## Texte à examiner
Article dans la publication bi-mensuelle illustrée Femina du 15 décembre 1912S1ÉGLINDE [sic] A L'EAU
MME Schefsky vient de mourir ; elle fut à Bayreuth la créatrice de Siéglinde dans la Tétralogie de Wagner . Ce fut Louis II de Bavière qui la découvrit et s'intéressa à sa carrière; elle sortait souvent avec le roi et l'accompagnait dans ses promenades en barque: un jour, elle tomba à l'eau, volontairement sans doute; que se passa-t-il? Personne n'en sut jamais rien, mais on ne peut oublier que Louis II mourut noyé quelques années après au même endroit, à la même heure. (6)
2. Dans les premières biographies de Louis II de Bavière
Extrait de Louis II de Bavière, ou Hamlet-Roi, par Guy de Pourtalès. pp. 187 et 188 de la 10e édition, Gallimard (Paris), 1928.
[...]Louis fait un nouvel essai avec la cantatrice Joséphine Schefsky , dont la voix est un pur ravissement. La voix seule, car , pour le reste, cette forte personne ressemble à une servante de brasserie . Mais une voix si convaincante atteint presque aux régions de l' idéal. Le roi la fait chanter chez lui , derrière un écran de plantes vertes. Un jour , Joséphine apporte à Louis pour sa fête un beau tapis d ' Orient, et, selon l' usage, accepte que la cassette royale lui en rembourse le prix. Mais cette maladroite croit pouvoir profiter des circonstances pour surcharger la note. La ruse est éventée ; Louis entre dans une colère terrible et le pauvre rossignol ne perd pas seulement pour toujours son écouteur magnifique , mais jusqu' à son plumage officiel : elle est chassée du Théâtre de la Cour. (5)[...]
Extrait de L'Allemagne romantique et réaliste ; Louis II de Bavière ; Bismarck et la France ; Petit musée germanique (Édition définitive) par Jacques Bainville, A. Fayard et Cie (Paris),1927, pp. 136 et 137, qui rapporte le récit de Ferdinand Bac*.

(Tâches de réponse courte sur des graphiques)
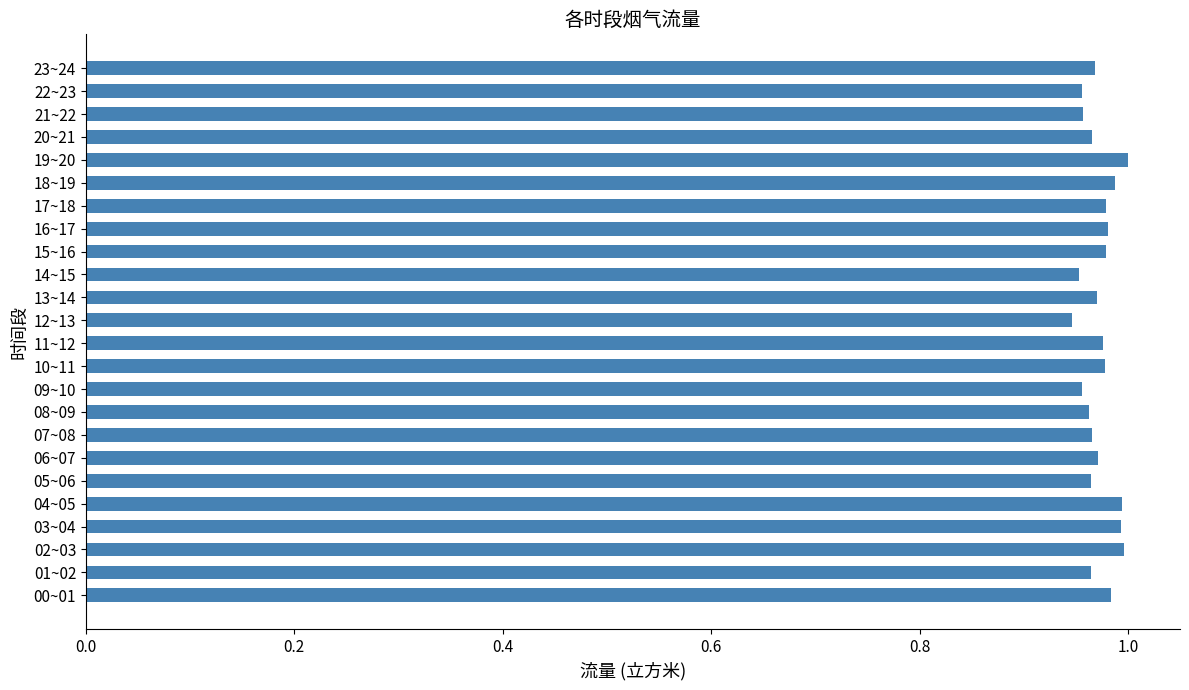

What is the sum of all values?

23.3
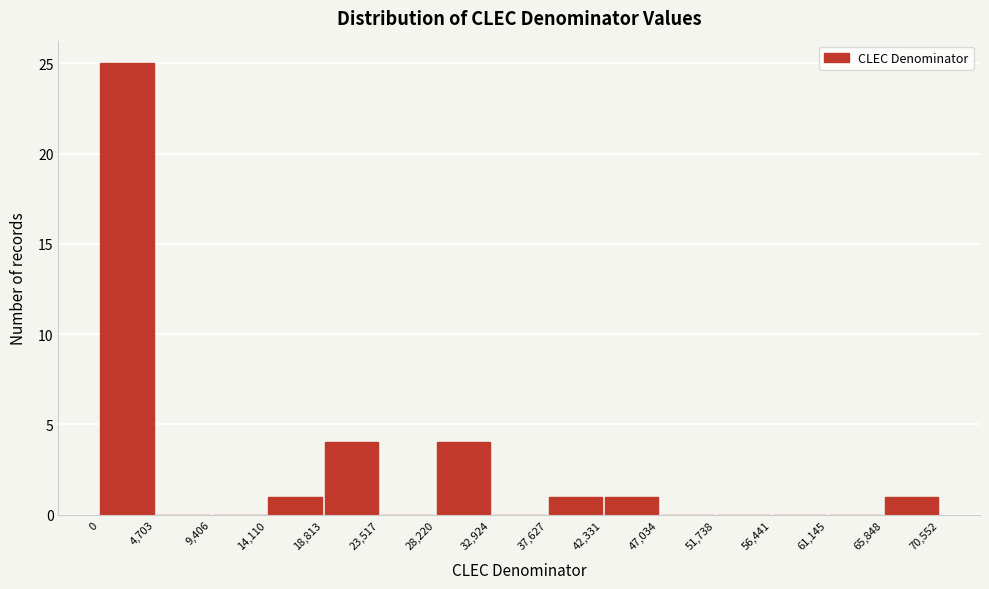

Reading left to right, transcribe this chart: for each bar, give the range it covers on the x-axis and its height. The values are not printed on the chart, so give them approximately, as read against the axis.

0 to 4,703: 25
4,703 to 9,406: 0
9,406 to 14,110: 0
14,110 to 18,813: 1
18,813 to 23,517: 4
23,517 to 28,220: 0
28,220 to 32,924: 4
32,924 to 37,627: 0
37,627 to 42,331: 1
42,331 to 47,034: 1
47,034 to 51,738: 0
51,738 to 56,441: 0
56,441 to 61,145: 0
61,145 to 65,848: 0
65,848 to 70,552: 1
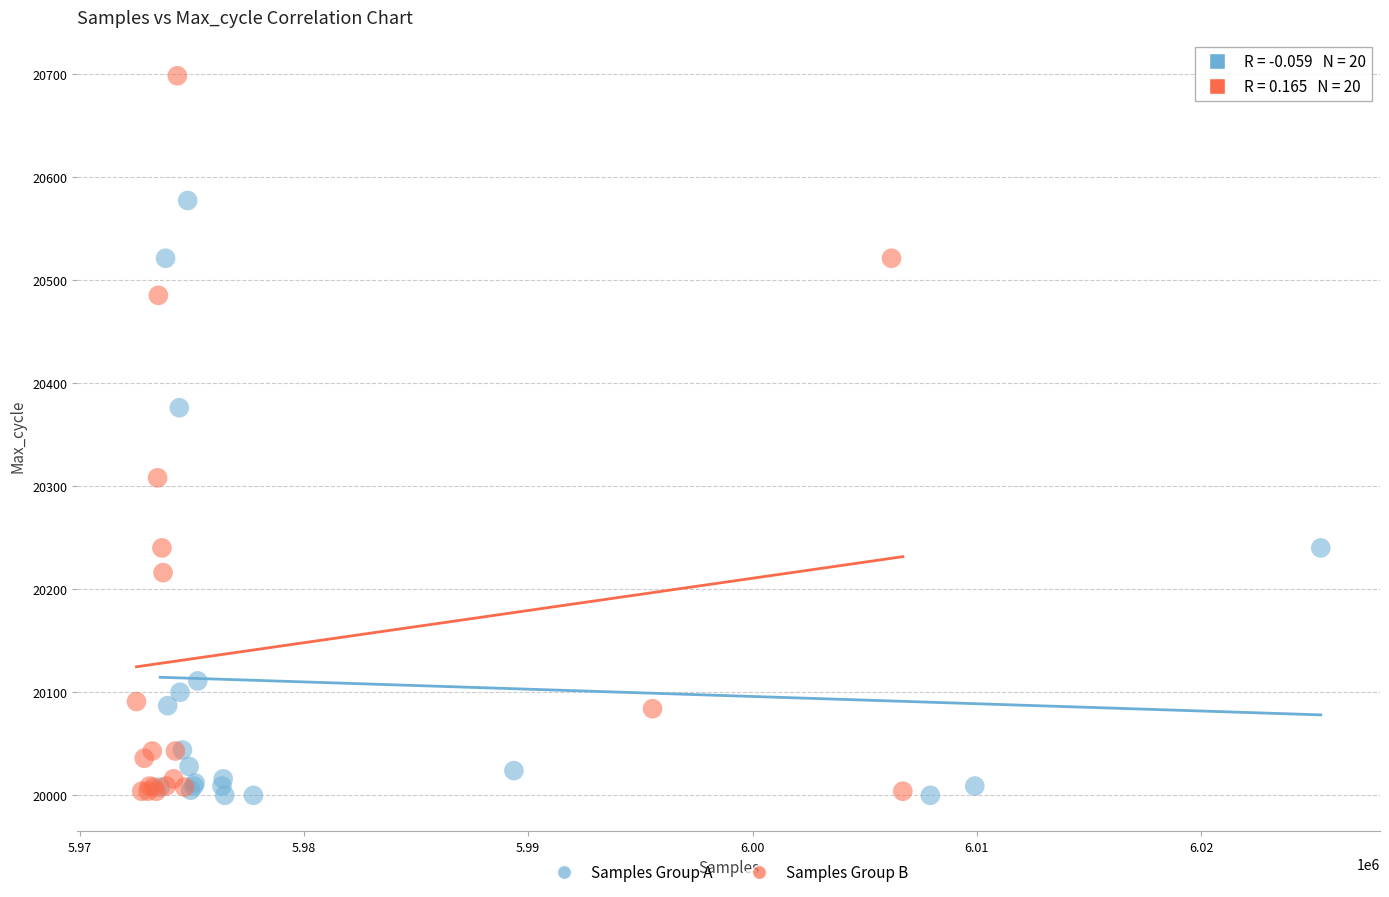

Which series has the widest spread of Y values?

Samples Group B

## Consigne
Énumérez toutes les personnes réelles nommées dans le texte sur Joséphine Schefsky, sans compter les rôles d'opéra ni les noms figurant dans les titres d'ouvrages.

## Réponse rédigée
Joséphine Schefsky, Wagner, Louis II de Bavière, Guy de Pourtalès, Jacques Bainville, Ferdinand Bac